Job item: Please pull out every line in the rows below that contains the string "inflación". Treat uppercase and lowercase as different.
^^^^^^^^
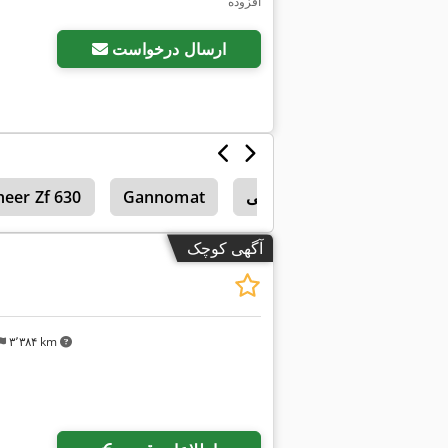
افزوده
ارسال درخواست
ماشین‌های حفاری ردیفی
Gannomat
heer Zf 630
آگهی کوچک
۳٬۳۸۴ km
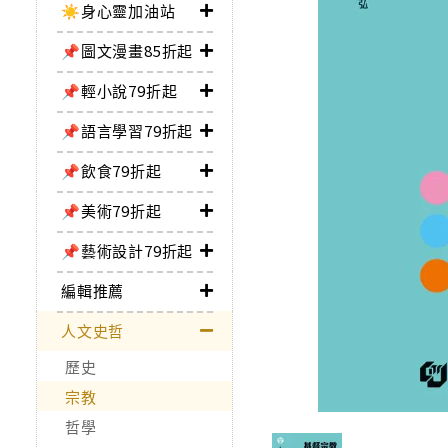
☀️身心靈加油站
📌圖文漫畫85折起
📌輕小說79折起
📌語言學習79折起
📌飲食79折起
📌美術79折起
📌藝術設計79折起
編輯推薦
人文史哲
歷史
宗教
哲學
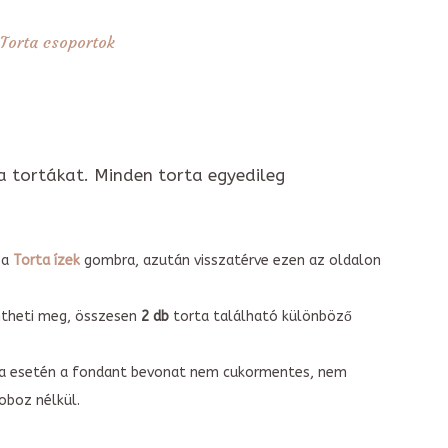
Torta csoportok
a tortákat. Minden torta egyedileg
 a
Torta ízek
gombra, azután visszatérve ezen az oldalon
intheti meg, összesen
2 db
torta található különböző
torta esetén a fondant bevonat nem cukormentes, nem
boz nélkül.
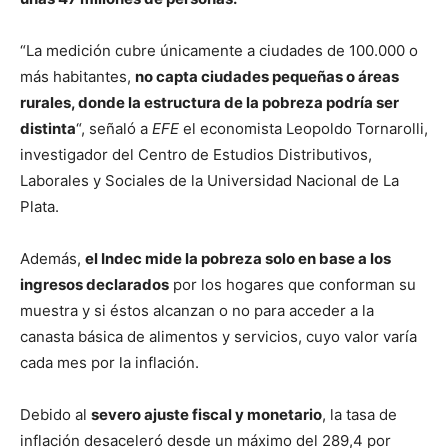
“La medición cubre únicamente a ciudades de 100.000 o
más habitantes,
no capta ciudades pequeñas o áreas
rurales, donde la estructura de la pobreza podría ser
distinta
“, señaló a
EFE
el economista Leopoldo Tornarolli,
investigador del Centro de Estudios Distributivos,
Laborales y Sociales de la Universidad Nacional de La
Plata.
Además,
el Indec mide la pobreza solo en base a los
ingresos declarados
por los hogares que conforman su
muestra y si éstos alcanzan o no para acceder a la
canasta básica de alimentos y servicios, cuyo valor varía
cada mes por la inflación.
Debido al
severo ajuste fiscal y monetario
, la tasa de
inflación desaceleró desde un máximo del 289,4 por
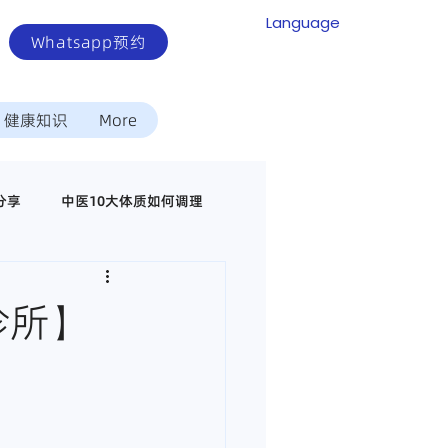
Language
Whatsapp预约
健康知识
More
分享
中医10大体质如何调理
中医调理代谢疾病
诊所】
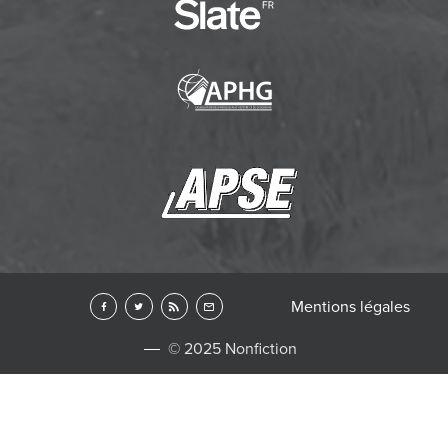
Mentions légales
© 2025 Nonfiction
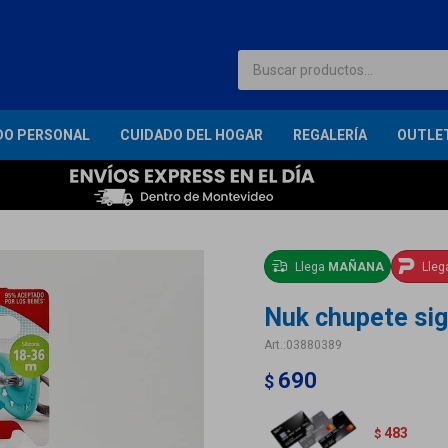
DO PERSONAL
CUIDADO DEL HOGAR
REGALERÍA
OUTLE
Llega
MAÑANA
Lle
Nuk chupete sign
03880389
690
$
483
$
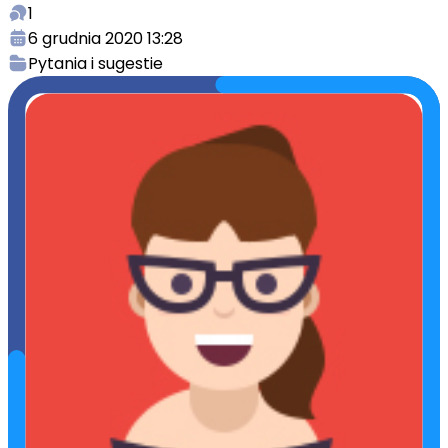
1
6 grudnia 2020 13:28
Pytania i sugestie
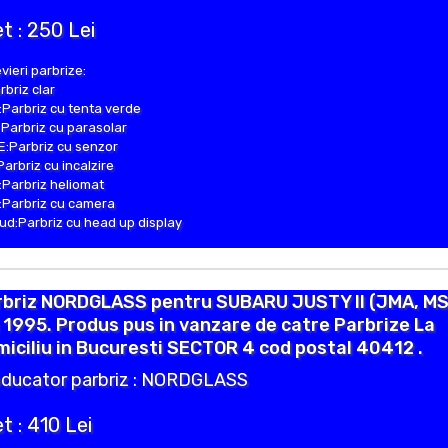
t : 250 Lei
vieri parbrize:
rbriz clar
Parbriz cu tenta verde
Parbriz cu parasolar
:Parbriz cu senzor
Parbriz cu incalzire
Parbriz heliomat
Parbriz cu camera
d:Parbriz cu head up display
rbriz NORDGLASS pentru SUBARU JUSTY II (JMA, MS
 1995. Produs pus in vanzare de catre Parbrize La
iciliu in Bucuresti SECTOR 4 cod postal 40412 .
ducator parbriz : NORDGLASS
t : 410 Lei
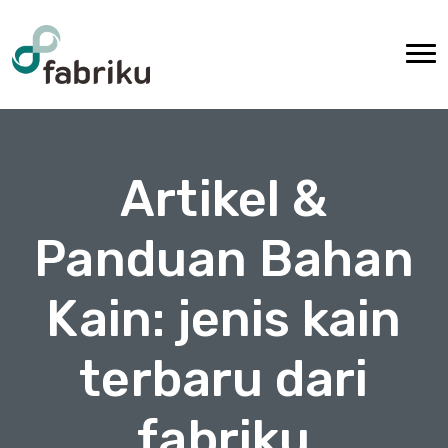
Artikel &
Panduan Bahan
Kain: jenis kain
terbaru dari
fabriku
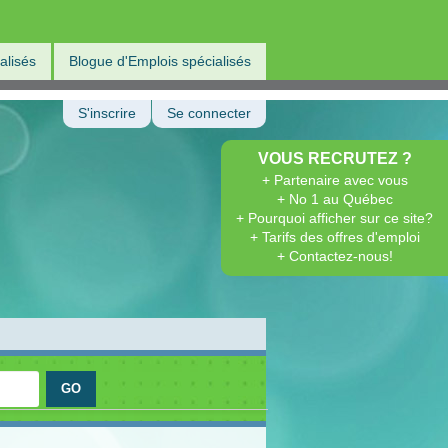
alisés
Blogue d'Emplois spécialisés
S'inscrire
Se connecter
VOUS RECRUTEZ ?
+ Partenaire avec vous
+ No 1 au Québec
+ Pourquoi afficher sur ce site?
+ Tarifs des offres d'emploi
+ Contactez-nous!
^^^^^^^^
Output of the exercise:
cada mes por la inflación.
inflación desaceleró desde un máximo del 289,4 por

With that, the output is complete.